Abstract: PO1943
Low Serum C3 at Diagnosis of Pauci-Immune Glomerulonephritis Is Associated with More Advanced Kidney Impairment and Worst Renal Prognosis
Session Information
- Glomerular Diseases: Clinical, Outcomes, and Trials - 3
October 22, 2020 | Location: On-Demand
Abstract Time: 10:00 AM - 12:00 PM
Category: Glomerular Diseases
- 1203 Glomerular Diseases: Clinical, Outcomes, and Trials
Authors
- Lionaki, Sophia, Nephrology, Laiko Hospital, Athens, Greece
- Marinaki, Smaragdi, Nephrology, Laiko Hospital, Athens, Greece
- Kalaitzakis, Emmanuel, Nephrology, Laiko Hospital, Athens, Greece
- Fragkioudaki, Sofia, Nephrology, Laiko Hospital, Athens, Greece
- Kalogeropoulos, Petros, Nephrology, Laiko Hospital, Athens, Greece
- Liapis, Georgios, Pathology, Laiko Hospital, Athens, Greece
- Tzioufas, Athanasios, Pathophysiology, Laiko Hospital, Athens, Greece
- Boletis, Ioannis, Nephrology, Laiko Hospital, Athens, Greece
Background
Recent evidence supports the notion that complement activation plays a critical role in pauci-immune (PI) vasculitis pathogenesis.

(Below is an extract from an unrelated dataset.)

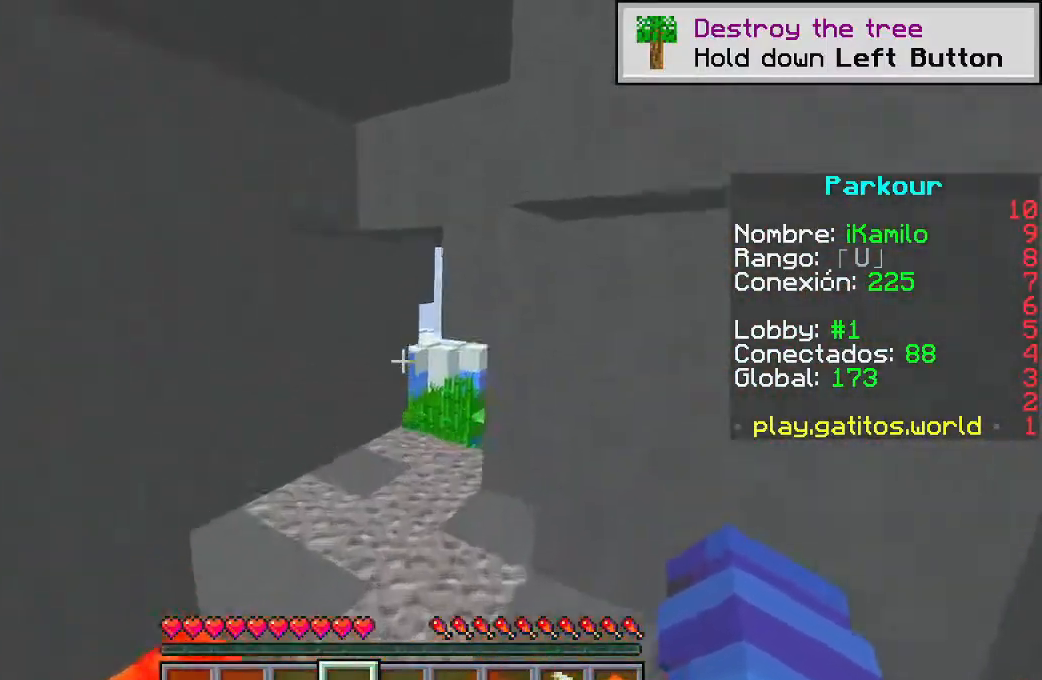
{"keys": ["a", "w"], "mouse": [], "events": [[33, "mouse_left", "down"], [33, "space", "up"], [250, "mouse_left", "up"], [283, "a", "down"]]}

The aim of this study was to investigate if the clinical, serological and laboratory characteristics and treatment outcomes of patients with PI glomerulonephritis (GN) with low serum complement levels at diagnosis differ from those of patients with complement values within the normal range.
Methods
In a retrospective design we studied patients with biopsy proven PIGN with available serum complement measurements at diagnosis, or during a relapse, prior to initiation of immunosuppressive therapy. All patients were tested for antineutrophil cytoplasmic antibodies (ANCA) at presentation. Fisher's exact tests and Wilcoxon rank sum tests were used to compare the characteristics by serum C3.
Results
Of 96 patients included in the study, 22 (22.9%) had low serum C3 at diagnosis. Comparison of clinical, serological and laboratory characteristics and outcomes between the two groups is shown in [table 1].
Conclusion
Almost one quarter of patients with biopsy proven PIGN had low serum C3 at diagnosis in this cohort. These patients had more advanced renal impairment, required acute dialysis more frequently and were more likely to end up in end-stage kidney disease compared to patients with serum C3 within the normal range.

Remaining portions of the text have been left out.